Steinway Buyer's Guide
Take your time when selecting your grand or upright piano. We want you to be able to enjoy it for a long time. For this reason we have put together many useful tips in a single Buyer's Guide, available here as a PDF for you to download:
In addition to your personal musical requirements, the size of the room where your upright or grand piano will stand is of crucial importance. Sound quality and volume are directly related to the size of the soundboard and the length of the strings. In other words, the larger the instrument is, the fuller its sound will be.
Upright or grand piano
If you have enough space and your budget allows it, you should choose a grand piano. Please be aware, however, that a top-class upright piano is always a better choice than an inferior grand.
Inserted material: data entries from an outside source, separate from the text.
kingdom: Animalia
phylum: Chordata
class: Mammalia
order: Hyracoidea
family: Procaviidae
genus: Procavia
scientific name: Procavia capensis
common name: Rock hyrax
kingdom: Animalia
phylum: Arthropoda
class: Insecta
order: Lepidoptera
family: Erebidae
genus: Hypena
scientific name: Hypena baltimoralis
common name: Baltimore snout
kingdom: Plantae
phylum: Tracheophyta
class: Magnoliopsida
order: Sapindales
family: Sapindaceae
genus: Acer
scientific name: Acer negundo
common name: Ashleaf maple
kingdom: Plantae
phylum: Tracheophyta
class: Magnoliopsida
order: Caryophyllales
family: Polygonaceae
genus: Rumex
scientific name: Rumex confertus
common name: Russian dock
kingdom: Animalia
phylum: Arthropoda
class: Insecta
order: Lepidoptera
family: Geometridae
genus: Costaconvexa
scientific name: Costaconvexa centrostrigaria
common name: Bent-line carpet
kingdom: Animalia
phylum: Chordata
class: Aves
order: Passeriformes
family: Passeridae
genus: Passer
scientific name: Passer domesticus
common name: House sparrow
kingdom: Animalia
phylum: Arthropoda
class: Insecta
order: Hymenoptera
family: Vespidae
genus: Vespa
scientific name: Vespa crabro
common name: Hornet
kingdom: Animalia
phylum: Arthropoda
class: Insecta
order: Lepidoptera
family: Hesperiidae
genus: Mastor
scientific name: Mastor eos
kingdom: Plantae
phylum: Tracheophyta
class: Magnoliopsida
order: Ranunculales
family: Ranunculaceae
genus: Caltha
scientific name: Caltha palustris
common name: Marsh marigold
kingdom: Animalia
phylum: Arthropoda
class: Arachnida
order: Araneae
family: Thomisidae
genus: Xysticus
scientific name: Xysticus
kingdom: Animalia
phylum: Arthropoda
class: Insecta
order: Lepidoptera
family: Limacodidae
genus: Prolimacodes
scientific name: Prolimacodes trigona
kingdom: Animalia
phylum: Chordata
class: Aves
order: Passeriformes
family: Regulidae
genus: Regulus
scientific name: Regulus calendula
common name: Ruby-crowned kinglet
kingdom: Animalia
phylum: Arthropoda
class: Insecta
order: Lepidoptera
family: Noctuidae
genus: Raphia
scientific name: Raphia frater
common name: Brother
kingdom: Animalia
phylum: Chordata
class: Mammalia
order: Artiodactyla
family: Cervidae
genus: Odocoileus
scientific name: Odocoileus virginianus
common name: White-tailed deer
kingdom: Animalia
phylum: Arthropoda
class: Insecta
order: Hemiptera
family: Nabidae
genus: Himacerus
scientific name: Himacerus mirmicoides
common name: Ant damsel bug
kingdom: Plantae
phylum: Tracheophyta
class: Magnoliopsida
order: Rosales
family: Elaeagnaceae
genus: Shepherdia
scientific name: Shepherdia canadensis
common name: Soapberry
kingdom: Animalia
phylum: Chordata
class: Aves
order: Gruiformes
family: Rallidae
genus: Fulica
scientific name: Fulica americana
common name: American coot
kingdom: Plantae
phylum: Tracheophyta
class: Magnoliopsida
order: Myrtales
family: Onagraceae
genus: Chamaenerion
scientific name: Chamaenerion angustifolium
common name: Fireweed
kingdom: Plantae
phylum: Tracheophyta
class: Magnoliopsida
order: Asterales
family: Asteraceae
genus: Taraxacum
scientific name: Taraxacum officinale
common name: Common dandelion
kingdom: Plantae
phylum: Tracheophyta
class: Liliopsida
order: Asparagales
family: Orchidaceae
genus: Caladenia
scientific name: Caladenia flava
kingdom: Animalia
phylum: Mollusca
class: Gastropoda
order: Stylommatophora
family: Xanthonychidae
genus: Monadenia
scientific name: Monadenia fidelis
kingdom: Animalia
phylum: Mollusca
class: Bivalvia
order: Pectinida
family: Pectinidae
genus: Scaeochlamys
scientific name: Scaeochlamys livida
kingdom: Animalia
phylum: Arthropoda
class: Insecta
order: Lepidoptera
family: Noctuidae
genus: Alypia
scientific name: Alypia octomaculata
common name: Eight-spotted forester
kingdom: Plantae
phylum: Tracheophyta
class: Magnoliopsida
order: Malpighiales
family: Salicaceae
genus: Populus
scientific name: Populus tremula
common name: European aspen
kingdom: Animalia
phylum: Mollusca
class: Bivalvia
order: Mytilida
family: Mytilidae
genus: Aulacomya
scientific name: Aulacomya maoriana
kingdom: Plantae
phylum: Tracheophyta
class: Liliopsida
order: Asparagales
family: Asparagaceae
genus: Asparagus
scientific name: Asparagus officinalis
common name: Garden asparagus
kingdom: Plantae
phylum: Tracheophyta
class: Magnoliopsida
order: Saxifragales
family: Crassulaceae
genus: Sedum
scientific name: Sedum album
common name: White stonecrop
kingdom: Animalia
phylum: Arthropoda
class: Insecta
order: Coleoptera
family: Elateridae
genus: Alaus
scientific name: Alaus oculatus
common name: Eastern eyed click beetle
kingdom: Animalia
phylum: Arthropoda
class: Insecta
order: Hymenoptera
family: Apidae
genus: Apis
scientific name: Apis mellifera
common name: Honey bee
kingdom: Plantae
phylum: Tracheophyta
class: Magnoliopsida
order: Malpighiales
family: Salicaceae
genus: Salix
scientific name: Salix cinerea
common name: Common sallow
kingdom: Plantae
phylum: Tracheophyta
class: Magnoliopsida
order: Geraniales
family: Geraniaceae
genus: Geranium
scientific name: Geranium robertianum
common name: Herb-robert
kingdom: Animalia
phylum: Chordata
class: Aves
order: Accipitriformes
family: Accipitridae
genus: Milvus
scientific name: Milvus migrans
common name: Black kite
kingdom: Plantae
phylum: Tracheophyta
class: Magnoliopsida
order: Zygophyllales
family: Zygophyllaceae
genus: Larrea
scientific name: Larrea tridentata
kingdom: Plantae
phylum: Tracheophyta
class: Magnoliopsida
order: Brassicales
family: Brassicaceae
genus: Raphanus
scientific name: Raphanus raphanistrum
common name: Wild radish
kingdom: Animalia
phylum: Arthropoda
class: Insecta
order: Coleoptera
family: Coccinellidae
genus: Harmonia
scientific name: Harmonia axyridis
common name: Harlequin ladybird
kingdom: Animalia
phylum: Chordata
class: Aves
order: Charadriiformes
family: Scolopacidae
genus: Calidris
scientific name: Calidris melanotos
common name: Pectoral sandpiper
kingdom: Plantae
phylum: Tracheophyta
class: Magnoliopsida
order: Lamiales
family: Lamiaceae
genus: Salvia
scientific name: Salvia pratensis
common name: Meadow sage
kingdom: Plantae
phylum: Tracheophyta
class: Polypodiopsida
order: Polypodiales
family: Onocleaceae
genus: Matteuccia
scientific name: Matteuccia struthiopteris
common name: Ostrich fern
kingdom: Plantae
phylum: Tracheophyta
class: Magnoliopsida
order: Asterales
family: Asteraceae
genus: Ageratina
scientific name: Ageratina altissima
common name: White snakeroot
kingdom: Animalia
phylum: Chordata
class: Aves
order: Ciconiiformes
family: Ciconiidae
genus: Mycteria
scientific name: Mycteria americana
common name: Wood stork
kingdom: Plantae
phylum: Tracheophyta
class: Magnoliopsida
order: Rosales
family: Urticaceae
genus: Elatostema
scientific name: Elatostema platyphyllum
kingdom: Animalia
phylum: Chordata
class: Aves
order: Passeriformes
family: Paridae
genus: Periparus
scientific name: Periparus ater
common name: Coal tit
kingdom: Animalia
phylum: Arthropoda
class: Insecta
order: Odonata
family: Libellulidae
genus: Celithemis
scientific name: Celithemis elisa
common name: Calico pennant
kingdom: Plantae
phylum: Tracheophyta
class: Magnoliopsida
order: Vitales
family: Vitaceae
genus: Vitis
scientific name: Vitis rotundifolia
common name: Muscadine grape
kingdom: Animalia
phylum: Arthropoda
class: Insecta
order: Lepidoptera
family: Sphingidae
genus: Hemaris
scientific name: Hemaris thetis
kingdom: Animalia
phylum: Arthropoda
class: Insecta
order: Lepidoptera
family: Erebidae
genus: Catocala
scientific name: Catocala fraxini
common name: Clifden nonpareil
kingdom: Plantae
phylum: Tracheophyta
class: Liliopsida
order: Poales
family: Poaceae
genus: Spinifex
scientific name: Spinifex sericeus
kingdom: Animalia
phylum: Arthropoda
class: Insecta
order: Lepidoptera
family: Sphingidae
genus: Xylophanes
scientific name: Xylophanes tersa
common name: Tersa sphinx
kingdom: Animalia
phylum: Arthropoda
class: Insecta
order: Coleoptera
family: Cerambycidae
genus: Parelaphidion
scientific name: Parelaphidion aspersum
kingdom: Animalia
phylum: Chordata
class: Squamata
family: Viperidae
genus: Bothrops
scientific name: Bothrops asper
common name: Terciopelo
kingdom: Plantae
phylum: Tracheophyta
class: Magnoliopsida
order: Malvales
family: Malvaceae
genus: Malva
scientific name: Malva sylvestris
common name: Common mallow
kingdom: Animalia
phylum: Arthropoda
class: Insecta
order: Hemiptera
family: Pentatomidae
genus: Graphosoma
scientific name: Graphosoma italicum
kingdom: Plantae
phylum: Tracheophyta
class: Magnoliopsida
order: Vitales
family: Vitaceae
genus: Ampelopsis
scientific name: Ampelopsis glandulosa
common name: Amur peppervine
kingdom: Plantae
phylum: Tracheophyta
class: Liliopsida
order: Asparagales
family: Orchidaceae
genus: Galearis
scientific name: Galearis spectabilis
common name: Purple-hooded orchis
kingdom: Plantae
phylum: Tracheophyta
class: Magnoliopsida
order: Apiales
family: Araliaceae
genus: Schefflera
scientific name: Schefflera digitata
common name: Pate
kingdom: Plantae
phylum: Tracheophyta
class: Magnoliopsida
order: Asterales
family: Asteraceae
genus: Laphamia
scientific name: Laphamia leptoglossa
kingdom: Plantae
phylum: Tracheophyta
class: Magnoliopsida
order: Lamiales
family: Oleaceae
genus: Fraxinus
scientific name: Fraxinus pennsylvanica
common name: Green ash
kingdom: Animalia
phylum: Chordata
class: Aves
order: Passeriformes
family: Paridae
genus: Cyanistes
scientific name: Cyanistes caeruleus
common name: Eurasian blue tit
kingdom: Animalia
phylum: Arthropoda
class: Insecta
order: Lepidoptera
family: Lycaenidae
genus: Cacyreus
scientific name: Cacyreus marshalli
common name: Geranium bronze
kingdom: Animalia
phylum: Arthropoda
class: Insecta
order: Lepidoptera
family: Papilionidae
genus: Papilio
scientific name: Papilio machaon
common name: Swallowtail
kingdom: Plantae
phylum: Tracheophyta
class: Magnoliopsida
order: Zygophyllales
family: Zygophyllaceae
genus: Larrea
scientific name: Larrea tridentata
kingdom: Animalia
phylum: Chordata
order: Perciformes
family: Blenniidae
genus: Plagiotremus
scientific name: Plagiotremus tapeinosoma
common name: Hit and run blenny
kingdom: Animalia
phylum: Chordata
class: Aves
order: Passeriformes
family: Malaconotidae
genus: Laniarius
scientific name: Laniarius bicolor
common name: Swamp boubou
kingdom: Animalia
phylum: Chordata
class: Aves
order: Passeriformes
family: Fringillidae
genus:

The essential difference between an upright and a grand, apart from the external appearance and size, is the position of the soundboard. In a grand piano, the soundboard and strings are positioned horizontally, whereas in an upright piano, they are positioned vertically. Thus, in a grand piano the action works with gravity and is more responsive than in an upright piano.
Caring for your piano
A regular service is important, and every piano owner should see this as an essential part of piano ownership. Three criteria are important for maintaining the sound of your piano: tuning, which brings the piano back to pitch; voicing, which affects the piano’s tone; and regulation, the adjustment of the action mechanism which affects the touch of the piano.
Tuning and voicing
The tuning and voicing of a piano are two different aspects that affect how it generates tones of optimal quality. When tuning a piano, you set the correct pitch for it by adjusting the tension of the strings, whereas when voicing it you determine the quality of each tone by, for example, taking a voicing tool and piercing its needle through the hammer felt.